O presidente da Liga de Clubes, Pedro Proença, afirmou hoje que os restantes jogos da I Liga de futebol devem ser transmitidos em sinal aberto, devido à pandemia da covid-19, e revelou que apresentou essa proposta ao Governo.

“Sabemos que os jogos vão ser à porta fechada e que o público não pode aceder. Aquilo que queremos e tentámos potenciar foi que a entidade governamental pudesse de alguma forma injetar dinheiro nos canais generalistas, para que pudessem adquirir conteúdos junto das operadoras. Assim, as operadoras seriam ressarcidas e poderiam pagar os clubes, fechando este ciclo”, afirmou Pedro Proença.

O dirigente máximo da Liga falava aos jornalistas, após uma reunião na Câmara Municipal do Porto com o presidente Rui Moreira.

“É também uma forma de não ter aglomerados à volta dos estádios e assim também proteger as famílias”, acrescentou o antigo árbitro.

Questionado sobre a sua continuidade à frente do organismo, com Benfica e Cova da Piedade a abandonarem recentemente a direção da Liga, Pedro Proença lembrou que o “importante agora é retomar as competições”.
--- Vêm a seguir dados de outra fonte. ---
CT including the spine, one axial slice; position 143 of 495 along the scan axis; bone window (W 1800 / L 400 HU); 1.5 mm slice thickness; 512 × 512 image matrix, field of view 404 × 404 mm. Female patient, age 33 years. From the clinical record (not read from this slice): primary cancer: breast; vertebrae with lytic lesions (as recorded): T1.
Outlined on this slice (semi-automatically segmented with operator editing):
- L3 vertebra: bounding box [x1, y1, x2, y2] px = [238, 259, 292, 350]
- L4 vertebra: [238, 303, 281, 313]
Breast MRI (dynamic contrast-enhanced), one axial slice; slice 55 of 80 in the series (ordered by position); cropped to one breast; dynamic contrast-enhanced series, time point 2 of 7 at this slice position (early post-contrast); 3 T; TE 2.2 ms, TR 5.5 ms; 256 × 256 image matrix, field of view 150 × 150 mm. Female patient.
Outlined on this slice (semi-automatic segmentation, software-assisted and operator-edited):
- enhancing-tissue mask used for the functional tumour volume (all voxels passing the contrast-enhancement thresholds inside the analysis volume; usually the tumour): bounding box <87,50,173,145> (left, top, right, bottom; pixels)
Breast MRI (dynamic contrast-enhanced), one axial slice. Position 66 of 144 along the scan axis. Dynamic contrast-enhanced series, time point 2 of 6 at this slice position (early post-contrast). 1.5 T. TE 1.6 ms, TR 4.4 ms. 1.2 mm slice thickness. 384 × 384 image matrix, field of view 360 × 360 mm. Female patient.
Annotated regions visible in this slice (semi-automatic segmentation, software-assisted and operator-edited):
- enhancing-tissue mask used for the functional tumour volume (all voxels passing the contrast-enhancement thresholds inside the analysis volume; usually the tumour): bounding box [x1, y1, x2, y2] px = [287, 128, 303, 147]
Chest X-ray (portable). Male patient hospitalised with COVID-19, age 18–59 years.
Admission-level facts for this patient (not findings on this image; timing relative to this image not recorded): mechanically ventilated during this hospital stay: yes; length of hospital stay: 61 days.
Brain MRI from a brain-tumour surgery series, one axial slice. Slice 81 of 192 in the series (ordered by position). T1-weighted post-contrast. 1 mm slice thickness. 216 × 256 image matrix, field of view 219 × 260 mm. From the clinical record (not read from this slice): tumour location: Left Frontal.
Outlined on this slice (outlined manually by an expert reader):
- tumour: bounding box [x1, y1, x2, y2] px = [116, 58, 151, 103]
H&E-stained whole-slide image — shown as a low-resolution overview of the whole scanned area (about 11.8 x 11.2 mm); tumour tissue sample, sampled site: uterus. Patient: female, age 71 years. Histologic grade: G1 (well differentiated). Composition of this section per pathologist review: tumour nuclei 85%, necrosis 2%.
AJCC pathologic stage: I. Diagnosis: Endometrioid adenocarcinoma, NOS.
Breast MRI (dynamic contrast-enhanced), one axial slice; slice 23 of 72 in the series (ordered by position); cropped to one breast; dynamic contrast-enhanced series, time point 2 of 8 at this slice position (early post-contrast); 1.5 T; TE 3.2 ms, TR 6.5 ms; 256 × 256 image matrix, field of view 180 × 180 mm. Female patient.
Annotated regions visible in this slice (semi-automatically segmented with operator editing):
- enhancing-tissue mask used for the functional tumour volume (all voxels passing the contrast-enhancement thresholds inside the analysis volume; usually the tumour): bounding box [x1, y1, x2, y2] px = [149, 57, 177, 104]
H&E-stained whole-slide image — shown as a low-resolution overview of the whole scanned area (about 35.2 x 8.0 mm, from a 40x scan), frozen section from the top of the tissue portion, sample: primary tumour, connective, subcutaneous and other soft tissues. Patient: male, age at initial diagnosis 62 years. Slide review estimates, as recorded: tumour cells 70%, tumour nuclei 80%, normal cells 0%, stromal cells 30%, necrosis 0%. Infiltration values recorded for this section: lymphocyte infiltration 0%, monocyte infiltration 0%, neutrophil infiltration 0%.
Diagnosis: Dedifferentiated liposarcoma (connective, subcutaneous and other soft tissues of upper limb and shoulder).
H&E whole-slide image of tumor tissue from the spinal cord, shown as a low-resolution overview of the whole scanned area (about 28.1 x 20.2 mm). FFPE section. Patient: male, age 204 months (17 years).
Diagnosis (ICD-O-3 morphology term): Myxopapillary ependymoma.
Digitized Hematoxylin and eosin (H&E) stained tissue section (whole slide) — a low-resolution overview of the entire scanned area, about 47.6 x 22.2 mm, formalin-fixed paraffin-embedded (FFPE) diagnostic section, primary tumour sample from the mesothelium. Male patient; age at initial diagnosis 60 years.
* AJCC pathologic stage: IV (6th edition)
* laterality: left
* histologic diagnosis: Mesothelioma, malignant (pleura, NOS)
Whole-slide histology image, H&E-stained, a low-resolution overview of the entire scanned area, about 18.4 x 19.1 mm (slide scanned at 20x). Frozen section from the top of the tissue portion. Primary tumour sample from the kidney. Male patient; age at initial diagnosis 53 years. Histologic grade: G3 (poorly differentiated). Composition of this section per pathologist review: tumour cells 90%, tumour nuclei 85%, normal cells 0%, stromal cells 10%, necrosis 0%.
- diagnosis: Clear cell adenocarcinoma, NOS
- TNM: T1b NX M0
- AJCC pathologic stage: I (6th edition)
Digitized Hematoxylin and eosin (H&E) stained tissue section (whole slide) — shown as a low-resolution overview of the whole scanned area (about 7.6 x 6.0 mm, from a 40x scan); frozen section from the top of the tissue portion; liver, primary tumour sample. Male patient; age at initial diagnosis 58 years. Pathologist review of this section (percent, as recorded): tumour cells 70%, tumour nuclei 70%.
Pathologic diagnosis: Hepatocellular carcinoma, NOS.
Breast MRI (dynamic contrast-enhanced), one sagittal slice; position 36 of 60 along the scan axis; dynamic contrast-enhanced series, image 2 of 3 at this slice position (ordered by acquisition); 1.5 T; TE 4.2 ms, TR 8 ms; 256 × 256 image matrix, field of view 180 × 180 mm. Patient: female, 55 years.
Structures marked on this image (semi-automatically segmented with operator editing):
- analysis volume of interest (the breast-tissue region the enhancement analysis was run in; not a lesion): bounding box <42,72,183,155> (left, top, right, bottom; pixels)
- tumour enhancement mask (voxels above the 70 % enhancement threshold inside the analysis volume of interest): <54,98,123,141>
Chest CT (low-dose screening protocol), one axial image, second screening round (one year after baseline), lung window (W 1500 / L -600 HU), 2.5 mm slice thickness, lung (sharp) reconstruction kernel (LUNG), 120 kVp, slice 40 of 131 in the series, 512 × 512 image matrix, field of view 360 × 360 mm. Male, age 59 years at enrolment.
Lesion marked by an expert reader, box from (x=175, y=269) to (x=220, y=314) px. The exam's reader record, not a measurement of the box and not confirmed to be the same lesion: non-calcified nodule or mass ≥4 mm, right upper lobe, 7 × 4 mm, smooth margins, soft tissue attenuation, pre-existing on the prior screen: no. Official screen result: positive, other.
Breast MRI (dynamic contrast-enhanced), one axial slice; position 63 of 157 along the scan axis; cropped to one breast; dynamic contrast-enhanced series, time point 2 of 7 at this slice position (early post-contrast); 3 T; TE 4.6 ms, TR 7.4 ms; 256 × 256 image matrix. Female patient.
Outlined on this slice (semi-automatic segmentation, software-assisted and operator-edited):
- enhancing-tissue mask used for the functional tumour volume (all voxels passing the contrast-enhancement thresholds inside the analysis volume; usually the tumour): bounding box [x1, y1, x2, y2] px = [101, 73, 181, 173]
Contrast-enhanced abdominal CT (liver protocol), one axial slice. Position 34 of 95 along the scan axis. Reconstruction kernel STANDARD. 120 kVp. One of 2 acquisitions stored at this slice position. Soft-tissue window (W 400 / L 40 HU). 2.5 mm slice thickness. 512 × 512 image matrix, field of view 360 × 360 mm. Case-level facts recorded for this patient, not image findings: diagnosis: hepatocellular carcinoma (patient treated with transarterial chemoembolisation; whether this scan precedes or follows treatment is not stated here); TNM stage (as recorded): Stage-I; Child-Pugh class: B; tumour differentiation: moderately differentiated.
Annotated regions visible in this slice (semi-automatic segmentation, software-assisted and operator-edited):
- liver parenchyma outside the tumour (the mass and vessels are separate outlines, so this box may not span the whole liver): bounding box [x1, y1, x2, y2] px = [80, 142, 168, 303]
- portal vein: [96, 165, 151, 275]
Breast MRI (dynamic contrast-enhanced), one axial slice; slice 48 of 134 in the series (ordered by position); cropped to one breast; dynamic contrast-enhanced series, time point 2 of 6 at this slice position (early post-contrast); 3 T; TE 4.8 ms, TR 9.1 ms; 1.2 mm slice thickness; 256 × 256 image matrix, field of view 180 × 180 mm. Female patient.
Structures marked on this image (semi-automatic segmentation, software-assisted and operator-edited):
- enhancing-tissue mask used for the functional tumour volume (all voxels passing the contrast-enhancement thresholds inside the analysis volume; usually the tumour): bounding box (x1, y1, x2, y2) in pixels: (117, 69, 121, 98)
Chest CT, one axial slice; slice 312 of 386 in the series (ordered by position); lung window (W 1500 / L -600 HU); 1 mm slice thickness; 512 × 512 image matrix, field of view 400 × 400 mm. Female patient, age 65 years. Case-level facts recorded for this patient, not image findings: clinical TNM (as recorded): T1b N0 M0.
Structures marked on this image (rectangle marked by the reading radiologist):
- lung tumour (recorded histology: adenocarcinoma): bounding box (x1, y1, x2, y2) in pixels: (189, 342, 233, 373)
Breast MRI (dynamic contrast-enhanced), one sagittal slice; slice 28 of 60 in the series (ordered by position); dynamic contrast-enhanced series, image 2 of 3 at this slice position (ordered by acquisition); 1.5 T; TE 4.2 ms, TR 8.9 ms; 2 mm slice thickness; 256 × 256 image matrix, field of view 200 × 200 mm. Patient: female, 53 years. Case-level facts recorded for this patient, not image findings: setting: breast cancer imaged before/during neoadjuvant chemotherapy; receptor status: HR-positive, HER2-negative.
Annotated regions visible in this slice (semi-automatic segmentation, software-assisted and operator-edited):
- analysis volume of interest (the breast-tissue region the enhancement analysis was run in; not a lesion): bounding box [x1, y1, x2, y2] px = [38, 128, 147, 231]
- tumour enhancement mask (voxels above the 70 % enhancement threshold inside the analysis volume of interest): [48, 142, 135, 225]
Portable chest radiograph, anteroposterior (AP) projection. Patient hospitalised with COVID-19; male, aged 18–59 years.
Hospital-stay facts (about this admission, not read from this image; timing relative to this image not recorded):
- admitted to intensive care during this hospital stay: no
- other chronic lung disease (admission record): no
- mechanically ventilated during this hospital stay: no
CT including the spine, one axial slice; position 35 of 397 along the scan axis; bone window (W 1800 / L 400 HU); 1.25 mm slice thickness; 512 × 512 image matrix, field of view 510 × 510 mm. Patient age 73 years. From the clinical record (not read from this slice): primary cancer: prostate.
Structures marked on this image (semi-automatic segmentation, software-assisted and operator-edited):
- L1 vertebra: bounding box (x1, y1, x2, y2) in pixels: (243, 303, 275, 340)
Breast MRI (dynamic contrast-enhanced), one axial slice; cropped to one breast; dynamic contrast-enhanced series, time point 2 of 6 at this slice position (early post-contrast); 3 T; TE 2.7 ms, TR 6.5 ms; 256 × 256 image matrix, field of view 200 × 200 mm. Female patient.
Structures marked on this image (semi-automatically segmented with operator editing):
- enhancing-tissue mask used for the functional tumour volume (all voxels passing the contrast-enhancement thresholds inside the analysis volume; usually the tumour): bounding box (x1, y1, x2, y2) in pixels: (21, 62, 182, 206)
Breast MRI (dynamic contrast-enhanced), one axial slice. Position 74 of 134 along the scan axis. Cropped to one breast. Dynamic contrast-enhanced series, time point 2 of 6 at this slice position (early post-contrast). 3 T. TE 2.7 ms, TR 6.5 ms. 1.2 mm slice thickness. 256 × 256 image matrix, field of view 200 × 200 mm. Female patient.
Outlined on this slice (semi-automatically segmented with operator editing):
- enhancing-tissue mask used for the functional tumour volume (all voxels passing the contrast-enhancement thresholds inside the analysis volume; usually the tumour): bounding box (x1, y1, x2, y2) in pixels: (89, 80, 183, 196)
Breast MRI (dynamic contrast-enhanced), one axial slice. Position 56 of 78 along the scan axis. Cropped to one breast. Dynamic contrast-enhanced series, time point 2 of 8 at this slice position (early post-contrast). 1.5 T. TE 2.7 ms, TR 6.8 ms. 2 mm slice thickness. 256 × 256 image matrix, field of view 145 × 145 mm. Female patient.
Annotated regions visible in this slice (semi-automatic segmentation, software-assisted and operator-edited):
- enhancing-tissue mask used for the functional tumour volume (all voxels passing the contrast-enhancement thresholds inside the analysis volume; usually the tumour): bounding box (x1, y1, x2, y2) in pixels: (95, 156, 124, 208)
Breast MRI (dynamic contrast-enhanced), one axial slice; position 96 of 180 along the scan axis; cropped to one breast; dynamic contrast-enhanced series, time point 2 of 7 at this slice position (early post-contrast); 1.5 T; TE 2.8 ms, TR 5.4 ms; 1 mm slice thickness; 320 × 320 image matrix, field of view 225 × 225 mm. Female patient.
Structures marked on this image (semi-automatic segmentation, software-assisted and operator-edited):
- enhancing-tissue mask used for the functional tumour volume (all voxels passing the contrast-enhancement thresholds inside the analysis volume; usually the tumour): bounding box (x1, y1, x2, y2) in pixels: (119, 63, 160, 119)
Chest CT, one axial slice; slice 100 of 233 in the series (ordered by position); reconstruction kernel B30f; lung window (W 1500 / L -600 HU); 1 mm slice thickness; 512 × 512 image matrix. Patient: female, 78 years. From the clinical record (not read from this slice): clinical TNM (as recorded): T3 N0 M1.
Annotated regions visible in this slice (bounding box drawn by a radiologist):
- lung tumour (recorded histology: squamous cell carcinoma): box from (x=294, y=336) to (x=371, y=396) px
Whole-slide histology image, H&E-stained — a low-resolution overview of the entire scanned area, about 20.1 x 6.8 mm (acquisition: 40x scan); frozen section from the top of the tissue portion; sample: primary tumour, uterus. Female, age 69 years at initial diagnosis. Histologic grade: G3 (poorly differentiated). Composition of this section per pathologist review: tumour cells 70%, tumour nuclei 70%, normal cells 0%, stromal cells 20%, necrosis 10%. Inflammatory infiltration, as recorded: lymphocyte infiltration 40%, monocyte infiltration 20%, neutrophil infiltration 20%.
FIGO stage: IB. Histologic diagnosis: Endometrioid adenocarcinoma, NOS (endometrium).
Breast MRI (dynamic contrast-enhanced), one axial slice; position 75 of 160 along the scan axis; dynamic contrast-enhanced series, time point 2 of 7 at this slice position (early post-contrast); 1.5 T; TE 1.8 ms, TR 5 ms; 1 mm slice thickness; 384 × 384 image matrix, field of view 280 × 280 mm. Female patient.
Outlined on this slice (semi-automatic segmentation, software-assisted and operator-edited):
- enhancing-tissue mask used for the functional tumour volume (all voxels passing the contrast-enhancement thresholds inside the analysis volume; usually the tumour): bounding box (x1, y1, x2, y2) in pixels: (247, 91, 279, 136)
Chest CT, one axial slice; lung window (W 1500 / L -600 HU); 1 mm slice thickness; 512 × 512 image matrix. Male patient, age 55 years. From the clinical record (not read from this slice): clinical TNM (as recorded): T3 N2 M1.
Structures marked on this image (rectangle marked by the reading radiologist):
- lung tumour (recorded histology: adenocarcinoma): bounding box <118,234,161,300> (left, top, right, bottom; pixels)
“Fui reeleito há um ano com 96%. É um momento muito difícil para muitos clubes que estão em sérias dificuldades e necessitam de retomar a sua atividade profissional. Aceitamos com naturalidade as críticas, numa altura que é preciso tomar decisões difíceis. A Liga é dos clubes e o presidente da Liga estará enquanto os clubes quiserem”, frisou.

Após a declaração de pandemia, em 11 de março, as competições desportivas de quase todas as modalidades foram disputadas sem público, adiadas – Jogos Olímpicos Tóquio2020, Euro2020 e Copa América -, suspensas, nos casos dos campeonatos nacionais e provas internacionais, ou mesmo canceladas.

Os campeonatos de futebol de França e dos Países Baixos foram cancelados, enquanto outros países preparam o regresso à competição, com fortes restrições, como sucede na Alemanha, Inglaterra, Itália, Espanha e Portugal, que tem o reinício da I Liga previsto para 04 de junho.

A II Liga ficou de fora da autorização dada pelo plano de desconfinamento do Governo e da Direção-Geral da Saúde para a conclusão da I Liga e da Taça de Portugal de futebol.